Here's some more random searching through the TV show sites. You probably heard the Mystery Science Theater gang make references to Quark from time to time, and it was a sci-fi comedy where Richard Benjamin played a garbage collector in space. The Fifth Corner? Never even heard of it (I have heard of Quark though...) A guy wakes up next to a dead woman, he doesn't remember who he is, or anything else, and there's bad people after him. Sounds a bit like Memento, no?

Being a fan of monsters as a kid, there were several short-lived shows I watched in my youth including the pilot for Spectre, a Gene Roddenberry pilot that didn't take off about an occult detective played by Robert Culp. (Roddenberry even brought back the Gorn lizard costume! It appears at the end as a demon). I also liked Lucan, about a boy raised by wolves, and Cliffhangers, which was an attempt at modern day serials you'd see every week in the theater. One of the Cliffhanger episodes was The Curse of Dracula, a modern day take on the famous vampire, which was the only serial on the show to complete from beginning to end before it was cancelled in four months time.
 
As far as shows in the What Were They Thinking category, how about Claws, a sitcom where Dennis Miller was one of the voices for three talking cats? Or Poochinski, where Peter Boyle plays a cop who dies, and is reincarnated as a dog? I hadn't heard of those shows, no one else has either, but for fans of bad T.V., there were a number of infamous network bombs that were the television equivalent of the Hindenburg.
 
And how about Supertrain - the 1979 series which the Prime Time TV Show Directory called "one of the most expensive failures in the history of network television." The Supertrain was a nuclear powered American bullet train of the future that speeds 200 miles an hour, and also had a swimming pool, gym, hair salon and disco.
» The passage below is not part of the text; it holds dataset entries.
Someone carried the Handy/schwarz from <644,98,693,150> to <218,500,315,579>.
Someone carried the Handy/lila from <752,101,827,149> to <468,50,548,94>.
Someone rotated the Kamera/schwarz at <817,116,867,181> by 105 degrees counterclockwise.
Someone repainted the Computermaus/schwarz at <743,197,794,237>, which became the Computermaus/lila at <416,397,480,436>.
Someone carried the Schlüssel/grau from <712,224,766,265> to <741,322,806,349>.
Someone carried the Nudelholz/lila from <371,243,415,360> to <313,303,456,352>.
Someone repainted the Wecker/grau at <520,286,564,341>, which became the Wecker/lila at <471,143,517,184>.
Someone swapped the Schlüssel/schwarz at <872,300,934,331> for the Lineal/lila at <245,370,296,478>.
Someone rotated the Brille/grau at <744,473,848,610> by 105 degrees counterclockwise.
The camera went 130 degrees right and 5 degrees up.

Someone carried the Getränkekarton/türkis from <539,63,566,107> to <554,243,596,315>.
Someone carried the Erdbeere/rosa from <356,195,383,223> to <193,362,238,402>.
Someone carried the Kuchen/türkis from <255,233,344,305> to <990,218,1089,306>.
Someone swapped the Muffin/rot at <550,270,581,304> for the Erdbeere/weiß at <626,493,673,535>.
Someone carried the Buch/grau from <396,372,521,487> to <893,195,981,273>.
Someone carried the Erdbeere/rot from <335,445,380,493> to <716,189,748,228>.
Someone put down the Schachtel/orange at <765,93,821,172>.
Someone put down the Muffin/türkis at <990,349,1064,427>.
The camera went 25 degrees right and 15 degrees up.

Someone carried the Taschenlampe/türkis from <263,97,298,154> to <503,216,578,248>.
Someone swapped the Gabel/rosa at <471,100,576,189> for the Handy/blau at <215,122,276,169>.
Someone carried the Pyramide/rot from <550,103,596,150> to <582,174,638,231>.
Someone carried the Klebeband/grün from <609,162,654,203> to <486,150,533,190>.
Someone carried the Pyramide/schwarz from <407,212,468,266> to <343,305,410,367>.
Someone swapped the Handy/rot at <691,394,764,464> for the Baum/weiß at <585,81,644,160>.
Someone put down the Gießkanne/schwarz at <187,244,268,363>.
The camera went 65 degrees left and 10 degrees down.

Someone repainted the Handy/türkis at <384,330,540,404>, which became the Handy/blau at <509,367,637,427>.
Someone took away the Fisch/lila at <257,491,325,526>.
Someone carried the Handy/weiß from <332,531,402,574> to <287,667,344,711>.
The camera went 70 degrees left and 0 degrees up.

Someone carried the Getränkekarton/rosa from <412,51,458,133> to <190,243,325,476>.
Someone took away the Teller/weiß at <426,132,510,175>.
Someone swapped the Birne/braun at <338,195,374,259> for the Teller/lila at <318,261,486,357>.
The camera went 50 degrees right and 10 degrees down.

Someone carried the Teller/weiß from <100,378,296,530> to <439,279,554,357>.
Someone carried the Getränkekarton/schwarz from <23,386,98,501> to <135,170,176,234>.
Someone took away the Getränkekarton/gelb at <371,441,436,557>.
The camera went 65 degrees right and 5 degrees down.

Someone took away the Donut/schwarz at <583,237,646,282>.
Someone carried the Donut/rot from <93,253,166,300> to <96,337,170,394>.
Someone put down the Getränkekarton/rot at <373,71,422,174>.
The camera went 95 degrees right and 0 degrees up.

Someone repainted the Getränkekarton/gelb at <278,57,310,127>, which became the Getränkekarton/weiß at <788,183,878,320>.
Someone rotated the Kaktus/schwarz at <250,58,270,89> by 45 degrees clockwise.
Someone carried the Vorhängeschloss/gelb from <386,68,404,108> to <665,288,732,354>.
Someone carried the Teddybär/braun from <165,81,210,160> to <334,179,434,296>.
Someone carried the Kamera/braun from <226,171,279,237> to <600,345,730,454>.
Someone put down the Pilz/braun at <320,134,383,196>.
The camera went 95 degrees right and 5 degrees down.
As TV Guide wrote of the show, "Think The Love Boat was bad? Picture it clanking across the country. Or picture Fantasy Island on wheels."
 
I finally saw an episode of Supertrain recently, and the rumors of its awfulness are not exaggerated, although it's certainly entertaining in a Plan 9 From Outer Space kinda way.

The same year, on the same network, NBC, there was also the Plan 9 of variety shows, Pink Lady and Jeff, hosted by an Asian singing duo and comedian Jeff Altman, that was mercifully killed after six months. (Believe it or not, you can also get this complete series in a DVD box set).

 Supertrain, Pink Lady, and Hello Larry, the show that McLean Stevenson left for M*A*S*H* making him the David Caruso of the late '70's, were an unholy troika for NBC, three of the worst shows in TV history all airing, and collapsing, in fast succession.
 
I wonder if one day these shows, and many others, could make their own cable channel. The really bad shows would be perfect for a Mystery Science Theater scenario, with a bunch of comedians heckling them off the screen. Having not seen many of the shows I mentioned here, I'll bet some of them will turn out to be great lost gems, and many of them will speak for themselves why they never made it.